(The records Opens)

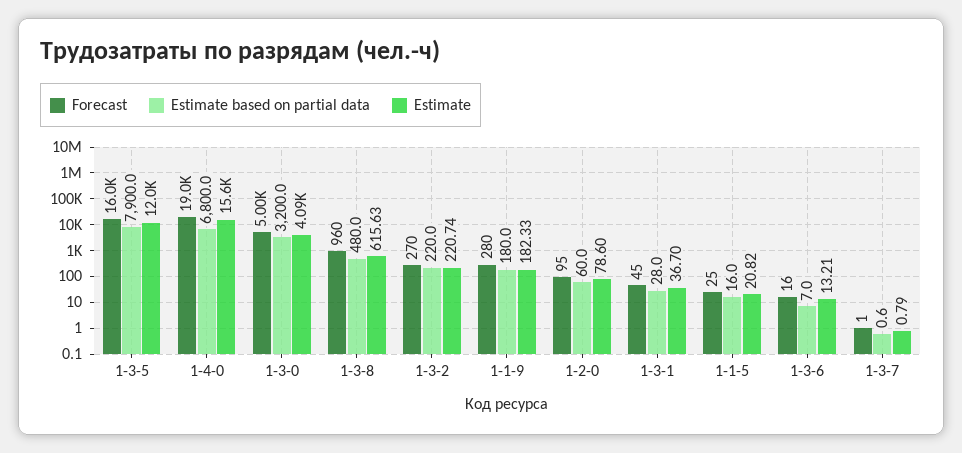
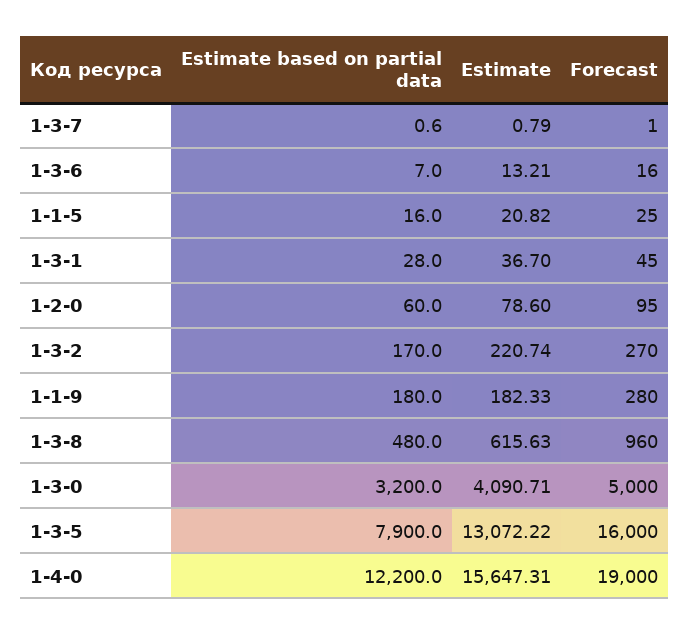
  {
    "Forecast": {
      "1-3-5": 16000,
      "1-4-0": 19000,
      "1-3-0": 5000,
      "1-3-8": 960,
      "1-3-2": 270,
      "1-1-9": 280,
      "1-2-0": 95,
      "1-3-1": 45,
      "1-1-5": 25,
      "1-3-6": 16,
      "1-3-7": 1
    },
    "Estimate based on partial data": {
      "1-3-5": 7900,
-     "1-4-0": 6800,
+     "1-4-0": 12200,
      "1-3-0": 3200,
      "1-3-8": 480,
-     "1-3-2": 220,
+     "1-3-2": 170,
      "1-1-9": 180,
      "1-2-0": 60,
      "1-3-1": 28,
      "1-1-5": 16,
      "1-3-6": 7,
      "1-3-7": 0.6
    },
    "Estimate": {
-     "1-3-5": 12000,
+     "1-3-5": 13072.22,
      "1-4-0": 15647.31,
      "1-3-0": 4090.71,
      "1-3-8": 615.63,
      "1-3-2": 220.74,
      "1-1-9": 182.33,
      "1-2-0": 78.6,
      "1-3-1": 36.7,
      "1-1-5": 20.82,
      "1-3-6": 13.21,
      "1-3-7": 0.79
    }
  }

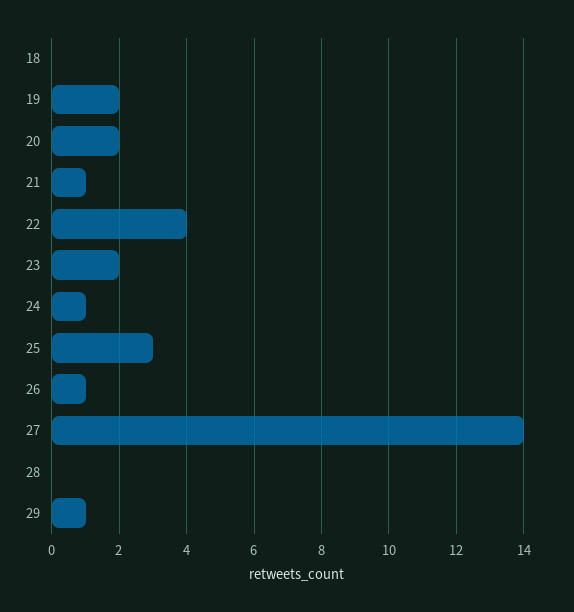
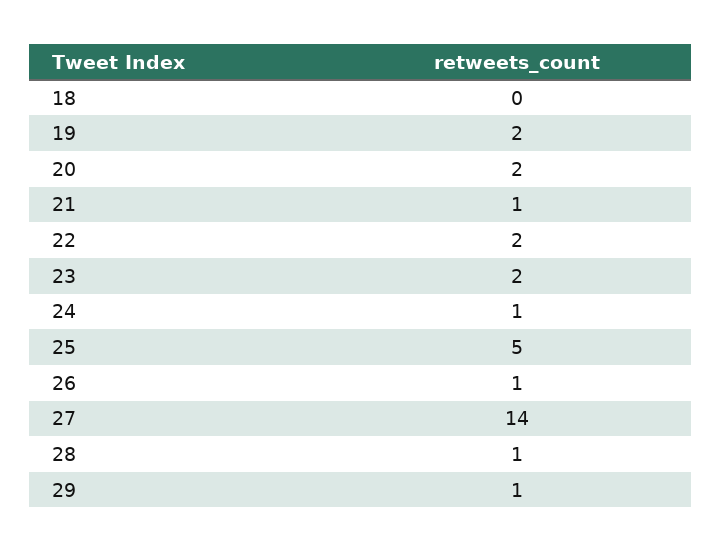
  {
    "18": 0,
    "19": 2,
    "20": 2,
    "21": 1,
-   "22": 4,
+   "22": 2,
    "23": 2,
    "24": 1,
-   "25": 3,
+   "25": 5,
    "26": 1,
    "27": 14,
-   "28": 0,
+   "28": 1,
    "29": 1
  }

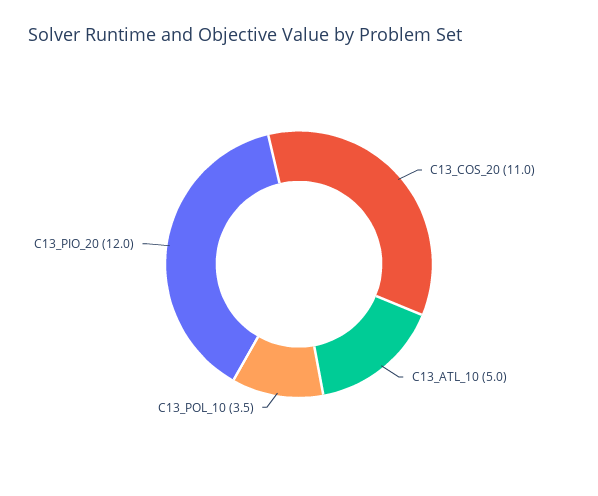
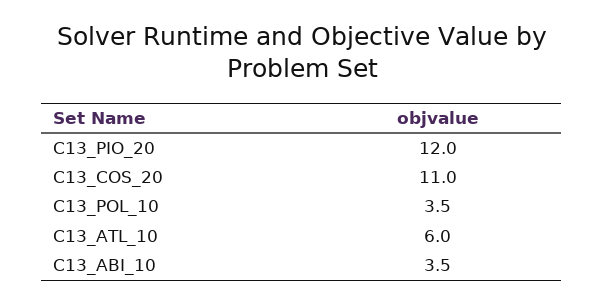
  {
    "C13_COS_20": 11,
-   "C13_ATL_10": 5,
+   "C13_ATL_10": 6,
    "C13_POL_10": 3.5,
-   "C13_PIO_20": 12
+   "C13_PIO_20": 12,
+   "C13_ABI_10": 3.5
  }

(The records Closes)

Exercise instructions → Every line above should be output exactly, except for the pictures.

Written response →
  {
    "Forecast": {
      "1-3-5": 16000,
      "1-4-0": 19000,
      "1-3-0": 5000,
      "1-3-8": 960,
      "1-3-2": 270,
      "1-1-9": 280,
      "1-2-0": 95,
      "1-3-1": 45,
      "1-1-5": 25,
      "1-3-6": 16,
      "1-3-7": 1
    },
    "Estimate based on partial data": {
      "1-3-5": 7900,
-     "1-4-0": 6800,
+     "1-4-0": 12200,
      "1-3-0": 3200,
      "1-3-8": 480,
-     "1-3-2": 220,
+     "1-3-2": 170,
      "1-1-9": 180,
      "1-2-0": 60,
      "1-3-1": 28,
      "1-1-5": 16,
      "1-3-6": 7,
      "1-3-7": 0.6
    },
    "Estimate": {
-     "1-3-5": 12000,
+     "1-3-5": 13072.22,
      "1-4-0": 15647.31,
      "1-3-0": 4090.71,
      "1-3-8": 615.63,
      "1-3-2": 220.74,
      "1-1-9": 182.33,
      "1-2-0": 78.6,
      "1-3-1": 36.7,
      "1-1-5": 20.82,
      "1-3-6": 13.21,
      "1-3-7": 0.79
    }
  }

  {
    "18": 0,
    "19": 2,
    "20": 2,
    "21": 1,
-   "22": 4,
+   "22": 2,
    "23": 2,
    "24": 1,
-   "25": 3,
+   "25": 5,
    "26": 1,
    "27": 14,
-   "28": 0,
+   "28": 1,
    "29": 1
  }

  {
    "C13_COS_20": 11,
-   "C13_ATL_10": 5,
+   "C13_ATL_10": 6,
    "C13_POL_10": 3.5,
-   "C13_PIO_20": 12
+   "C13_PIO_20": 12,
+   "C13_ABI_10": 3.5
  }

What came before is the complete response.